→ What is asked: Copy the material from its first line through the line that contains "common name: Black-banded", replacing "common name" with "vernacular name" and leaving everything else unchanged.

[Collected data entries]
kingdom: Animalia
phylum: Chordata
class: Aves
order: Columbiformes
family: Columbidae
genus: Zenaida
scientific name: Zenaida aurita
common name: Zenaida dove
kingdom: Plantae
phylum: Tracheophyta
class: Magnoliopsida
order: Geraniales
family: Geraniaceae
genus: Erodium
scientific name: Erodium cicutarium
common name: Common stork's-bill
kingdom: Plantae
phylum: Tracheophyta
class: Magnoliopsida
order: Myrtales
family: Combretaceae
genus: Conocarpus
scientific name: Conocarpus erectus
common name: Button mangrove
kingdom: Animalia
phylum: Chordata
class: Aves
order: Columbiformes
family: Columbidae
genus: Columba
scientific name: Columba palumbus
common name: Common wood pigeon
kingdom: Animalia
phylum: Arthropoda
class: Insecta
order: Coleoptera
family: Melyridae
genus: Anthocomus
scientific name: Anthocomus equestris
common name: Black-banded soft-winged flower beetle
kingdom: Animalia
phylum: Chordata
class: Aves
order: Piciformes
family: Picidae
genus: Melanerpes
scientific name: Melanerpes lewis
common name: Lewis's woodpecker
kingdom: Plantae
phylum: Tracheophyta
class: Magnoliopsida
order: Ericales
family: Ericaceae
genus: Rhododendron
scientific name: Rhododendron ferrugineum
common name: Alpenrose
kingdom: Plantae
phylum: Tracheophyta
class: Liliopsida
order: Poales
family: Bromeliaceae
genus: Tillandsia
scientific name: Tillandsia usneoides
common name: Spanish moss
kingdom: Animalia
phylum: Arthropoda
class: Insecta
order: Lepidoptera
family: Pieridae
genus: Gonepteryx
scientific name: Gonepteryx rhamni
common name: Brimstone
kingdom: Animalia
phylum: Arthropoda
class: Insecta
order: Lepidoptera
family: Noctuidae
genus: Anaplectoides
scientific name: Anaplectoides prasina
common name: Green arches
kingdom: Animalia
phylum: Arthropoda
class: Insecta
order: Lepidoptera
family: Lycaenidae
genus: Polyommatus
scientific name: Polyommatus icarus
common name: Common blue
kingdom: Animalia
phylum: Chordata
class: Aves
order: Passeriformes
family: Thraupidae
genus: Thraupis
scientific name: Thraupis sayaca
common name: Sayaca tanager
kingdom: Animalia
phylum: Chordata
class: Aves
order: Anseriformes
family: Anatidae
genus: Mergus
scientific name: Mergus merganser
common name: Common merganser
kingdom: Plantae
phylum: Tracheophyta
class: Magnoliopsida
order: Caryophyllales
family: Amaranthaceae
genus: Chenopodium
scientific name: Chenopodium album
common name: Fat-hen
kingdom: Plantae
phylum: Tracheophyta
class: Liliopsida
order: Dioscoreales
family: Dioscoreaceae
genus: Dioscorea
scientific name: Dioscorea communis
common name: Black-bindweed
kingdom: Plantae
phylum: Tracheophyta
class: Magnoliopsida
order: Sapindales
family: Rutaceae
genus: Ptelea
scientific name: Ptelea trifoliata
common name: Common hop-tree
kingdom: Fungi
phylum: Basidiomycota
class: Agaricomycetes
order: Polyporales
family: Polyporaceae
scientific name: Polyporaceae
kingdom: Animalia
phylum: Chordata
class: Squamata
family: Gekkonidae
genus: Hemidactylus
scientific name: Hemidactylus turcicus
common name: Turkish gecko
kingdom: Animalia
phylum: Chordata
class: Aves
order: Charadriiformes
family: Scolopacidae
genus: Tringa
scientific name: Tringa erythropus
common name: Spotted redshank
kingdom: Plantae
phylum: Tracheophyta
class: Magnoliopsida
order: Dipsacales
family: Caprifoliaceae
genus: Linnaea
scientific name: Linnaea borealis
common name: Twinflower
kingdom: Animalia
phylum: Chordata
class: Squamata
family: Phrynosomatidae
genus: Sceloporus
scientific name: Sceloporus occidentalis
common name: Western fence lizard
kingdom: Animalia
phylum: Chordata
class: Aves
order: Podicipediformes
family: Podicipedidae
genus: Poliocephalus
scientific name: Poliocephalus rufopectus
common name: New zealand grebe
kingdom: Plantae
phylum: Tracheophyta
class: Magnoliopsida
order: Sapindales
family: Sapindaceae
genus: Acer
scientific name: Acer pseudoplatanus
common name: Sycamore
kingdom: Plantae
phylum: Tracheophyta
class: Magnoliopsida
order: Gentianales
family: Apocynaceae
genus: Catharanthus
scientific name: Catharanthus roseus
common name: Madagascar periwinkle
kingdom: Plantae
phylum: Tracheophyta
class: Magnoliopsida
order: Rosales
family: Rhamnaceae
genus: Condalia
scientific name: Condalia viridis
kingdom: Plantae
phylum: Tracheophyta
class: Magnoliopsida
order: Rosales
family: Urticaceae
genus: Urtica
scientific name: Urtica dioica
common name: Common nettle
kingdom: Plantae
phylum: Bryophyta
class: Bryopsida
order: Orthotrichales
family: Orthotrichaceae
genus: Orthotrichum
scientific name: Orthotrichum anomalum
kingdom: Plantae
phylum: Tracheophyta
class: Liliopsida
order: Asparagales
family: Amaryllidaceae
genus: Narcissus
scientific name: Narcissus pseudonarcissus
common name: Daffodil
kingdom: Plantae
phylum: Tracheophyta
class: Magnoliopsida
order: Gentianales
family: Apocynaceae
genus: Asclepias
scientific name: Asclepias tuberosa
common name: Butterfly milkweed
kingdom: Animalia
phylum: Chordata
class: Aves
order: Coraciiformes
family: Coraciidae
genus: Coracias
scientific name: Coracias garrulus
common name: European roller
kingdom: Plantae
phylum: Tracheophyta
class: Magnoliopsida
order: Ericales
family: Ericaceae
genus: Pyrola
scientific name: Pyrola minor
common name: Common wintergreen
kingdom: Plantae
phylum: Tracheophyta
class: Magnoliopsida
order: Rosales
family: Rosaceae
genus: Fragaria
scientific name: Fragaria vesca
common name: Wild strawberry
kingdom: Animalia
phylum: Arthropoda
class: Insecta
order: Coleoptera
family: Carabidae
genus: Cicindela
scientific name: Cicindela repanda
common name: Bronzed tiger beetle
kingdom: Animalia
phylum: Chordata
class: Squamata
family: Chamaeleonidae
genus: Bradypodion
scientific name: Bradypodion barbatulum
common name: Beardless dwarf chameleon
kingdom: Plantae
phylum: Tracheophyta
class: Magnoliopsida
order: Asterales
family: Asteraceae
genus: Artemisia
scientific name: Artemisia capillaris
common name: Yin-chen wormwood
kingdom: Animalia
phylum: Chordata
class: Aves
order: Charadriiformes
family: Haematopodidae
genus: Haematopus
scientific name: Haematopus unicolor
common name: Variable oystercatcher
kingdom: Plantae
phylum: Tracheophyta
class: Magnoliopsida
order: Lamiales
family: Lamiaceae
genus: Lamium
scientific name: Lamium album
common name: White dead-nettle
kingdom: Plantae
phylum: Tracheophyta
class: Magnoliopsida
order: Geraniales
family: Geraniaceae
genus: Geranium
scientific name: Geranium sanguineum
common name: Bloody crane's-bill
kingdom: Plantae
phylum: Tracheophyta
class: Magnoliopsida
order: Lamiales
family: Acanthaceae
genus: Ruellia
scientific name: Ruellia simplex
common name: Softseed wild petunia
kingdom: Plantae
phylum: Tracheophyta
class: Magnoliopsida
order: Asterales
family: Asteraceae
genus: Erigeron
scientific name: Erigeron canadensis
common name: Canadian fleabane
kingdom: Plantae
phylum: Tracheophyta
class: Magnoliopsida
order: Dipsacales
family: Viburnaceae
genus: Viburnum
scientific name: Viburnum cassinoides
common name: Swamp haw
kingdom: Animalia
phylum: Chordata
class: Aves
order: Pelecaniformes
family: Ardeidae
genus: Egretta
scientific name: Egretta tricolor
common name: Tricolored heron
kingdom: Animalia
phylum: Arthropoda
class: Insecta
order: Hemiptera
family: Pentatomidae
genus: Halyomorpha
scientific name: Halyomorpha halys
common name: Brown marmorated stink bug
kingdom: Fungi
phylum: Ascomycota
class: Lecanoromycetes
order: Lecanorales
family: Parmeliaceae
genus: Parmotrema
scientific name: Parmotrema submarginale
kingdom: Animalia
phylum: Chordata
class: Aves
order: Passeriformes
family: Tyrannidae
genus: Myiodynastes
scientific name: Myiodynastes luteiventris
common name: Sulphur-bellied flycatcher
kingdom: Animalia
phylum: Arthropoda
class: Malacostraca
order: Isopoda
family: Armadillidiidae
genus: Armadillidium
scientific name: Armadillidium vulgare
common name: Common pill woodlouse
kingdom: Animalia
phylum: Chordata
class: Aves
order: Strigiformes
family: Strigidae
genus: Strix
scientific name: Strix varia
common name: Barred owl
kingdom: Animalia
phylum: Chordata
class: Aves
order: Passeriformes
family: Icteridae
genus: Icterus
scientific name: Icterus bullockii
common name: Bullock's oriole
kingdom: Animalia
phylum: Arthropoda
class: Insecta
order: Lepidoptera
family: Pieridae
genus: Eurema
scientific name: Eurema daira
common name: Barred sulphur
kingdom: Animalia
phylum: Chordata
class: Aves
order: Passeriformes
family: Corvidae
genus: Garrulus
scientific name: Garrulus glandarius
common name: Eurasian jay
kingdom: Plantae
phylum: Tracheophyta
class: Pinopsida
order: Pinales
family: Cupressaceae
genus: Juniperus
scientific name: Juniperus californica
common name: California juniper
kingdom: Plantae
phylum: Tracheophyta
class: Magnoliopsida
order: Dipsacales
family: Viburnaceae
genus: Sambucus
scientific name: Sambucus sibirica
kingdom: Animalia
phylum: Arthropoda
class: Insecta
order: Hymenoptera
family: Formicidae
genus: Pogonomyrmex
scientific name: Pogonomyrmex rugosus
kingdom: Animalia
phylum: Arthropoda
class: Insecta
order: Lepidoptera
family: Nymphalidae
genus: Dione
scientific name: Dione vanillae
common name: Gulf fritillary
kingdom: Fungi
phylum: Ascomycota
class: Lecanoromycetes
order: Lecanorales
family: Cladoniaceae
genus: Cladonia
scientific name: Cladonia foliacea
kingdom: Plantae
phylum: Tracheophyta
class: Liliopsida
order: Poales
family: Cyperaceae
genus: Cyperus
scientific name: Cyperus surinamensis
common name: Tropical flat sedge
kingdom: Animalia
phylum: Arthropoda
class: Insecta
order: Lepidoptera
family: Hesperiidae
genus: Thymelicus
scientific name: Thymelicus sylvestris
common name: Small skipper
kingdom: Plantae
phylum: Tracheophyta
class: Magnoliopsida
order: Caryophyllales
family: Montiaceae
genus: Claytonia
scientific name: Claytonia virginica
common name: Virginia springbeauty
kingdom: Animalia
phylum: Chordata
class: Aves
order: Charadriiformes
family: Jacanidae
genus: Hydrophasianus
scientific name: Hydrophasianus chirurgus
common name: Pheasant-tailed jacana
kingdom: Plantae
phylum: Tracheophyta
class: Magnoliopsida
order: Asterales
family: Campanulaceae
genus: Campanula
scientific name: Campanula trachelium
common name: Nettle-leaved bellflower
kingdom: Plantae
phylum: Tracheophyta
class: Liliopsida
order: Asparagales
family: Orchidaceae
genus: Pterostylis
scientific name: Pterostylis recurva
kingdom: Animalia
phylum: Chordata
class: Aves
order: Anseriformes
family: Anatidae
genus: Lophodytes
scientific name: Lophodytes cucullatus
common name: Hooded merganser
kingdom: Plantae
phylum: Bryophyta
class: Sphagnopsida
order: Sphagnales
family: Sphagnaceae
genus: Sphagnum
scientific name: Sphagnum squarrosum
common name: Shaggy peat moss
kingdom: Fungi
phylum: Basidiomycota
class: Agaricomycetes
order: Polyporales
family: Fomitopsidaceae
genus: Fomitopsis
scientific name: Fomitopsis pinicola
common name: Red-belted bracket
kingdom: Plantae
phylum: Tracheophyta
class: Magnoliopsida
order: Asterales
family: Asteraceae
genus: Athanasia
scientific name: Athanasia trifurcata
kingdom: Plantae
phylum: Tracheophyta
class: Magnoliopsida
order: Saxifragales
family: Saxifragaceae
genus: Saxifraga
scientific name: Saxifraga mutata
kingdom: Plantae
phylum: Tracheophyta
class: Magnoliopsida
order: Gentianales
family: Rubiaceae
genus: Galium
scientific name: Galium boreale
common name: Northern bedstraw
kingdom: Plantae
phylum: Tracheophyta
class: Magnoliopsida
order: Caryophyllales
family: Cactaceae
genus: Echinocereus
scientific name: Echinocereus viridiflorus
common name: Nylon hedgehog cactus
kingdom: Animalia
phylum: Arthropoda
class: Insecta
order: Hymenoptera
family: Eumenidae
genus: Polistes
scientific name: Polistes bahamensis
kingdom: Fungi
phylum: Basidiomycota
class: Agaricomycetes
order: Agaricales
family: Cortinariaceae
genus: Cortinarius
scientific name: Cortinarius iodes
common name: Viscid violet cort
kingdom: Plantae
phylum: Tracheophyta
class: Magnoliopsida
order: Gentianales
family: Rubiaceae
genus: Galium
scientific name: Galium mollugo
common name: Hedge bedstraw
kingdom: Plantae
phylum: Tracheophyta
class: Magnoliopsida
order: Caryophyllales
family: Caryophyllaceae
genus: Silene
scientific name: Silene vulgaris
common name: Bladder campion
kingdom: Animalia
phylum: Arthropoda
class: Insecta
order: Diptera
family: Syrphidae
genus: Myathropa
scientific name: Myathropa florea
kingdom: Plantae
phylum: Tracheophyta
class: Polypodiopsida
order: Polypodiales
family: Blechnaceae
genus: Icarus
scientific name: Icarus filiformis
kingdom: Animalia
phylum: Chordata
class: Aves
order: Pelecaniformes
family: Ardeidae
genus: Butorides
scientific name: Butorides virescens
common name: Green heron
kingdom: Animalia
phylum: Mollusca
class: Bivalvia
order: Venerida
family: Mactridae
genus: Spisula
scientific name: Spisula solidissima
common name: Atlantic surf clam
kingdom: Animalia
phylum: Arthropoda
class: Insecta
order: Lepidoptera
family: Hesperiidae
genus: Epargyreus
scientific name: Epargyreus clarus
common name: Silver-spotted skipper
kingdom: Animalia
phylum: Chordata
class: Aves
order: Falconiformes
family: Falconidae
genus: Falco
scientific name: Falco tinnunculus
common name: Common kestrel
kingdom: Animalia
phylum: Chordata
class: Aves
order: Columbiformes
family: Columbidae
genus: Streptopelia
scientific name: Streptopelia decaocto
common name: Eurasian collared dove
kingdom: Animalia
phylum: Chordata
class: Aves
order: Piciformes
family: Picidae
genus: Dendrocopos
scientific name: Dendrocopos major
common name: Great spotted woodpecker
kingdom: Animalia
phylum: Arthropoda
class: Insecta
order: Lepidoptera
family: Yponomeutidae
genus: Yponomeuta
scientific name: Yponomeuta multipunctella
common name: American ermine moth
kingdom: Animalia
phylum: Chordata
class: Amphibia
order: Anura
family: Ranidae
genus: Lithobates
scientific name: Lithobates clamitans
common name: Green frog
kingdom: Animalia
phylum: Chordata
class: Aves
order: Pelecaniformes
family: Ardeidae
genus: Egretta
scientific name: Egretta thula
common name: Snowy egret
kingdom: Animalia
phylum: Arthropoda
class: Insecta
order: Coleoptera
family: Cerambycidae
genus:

→ The answer:
kingdom: Animalia
phylum: Chordata
class: Aves
order: Columbiformes
family: Columbidae
genus: Zenaida
scientific name: Zenaida aurita
vernacular name: Zenaida dove
kingdom: Plantae
phylum: Tracheophyta
class: Magnoliopsida
order: Geraniales
family: Geraniaceae
genus: Erodium
scientific name: Erodium cicutarium
vernacular name: Common stork's-bill
kingdom: Plantae
phylum: Tracheophyta
class: Magnoliopsida
order: Myrtales
family: Combretaceae
genus: Conocarpus
scientific name: Conocarpus erectus
vernacular name: Button mangrove
kingdom: Animalia
phylum: Chordata
class: Aves
order: Columbiformes
family: Columbidae
genus: Columba
scientific name: Columba palumbus
vernacular name: Common wood pigeon
kingdom: Animalia
phylum: Arthropoda
class: Insecta
order: Coleoptera
family: Melyridae
genus: Anthocomus
scientific name: Anthocomus equestris
vernacular name: Black-banded soft-winged flower beetle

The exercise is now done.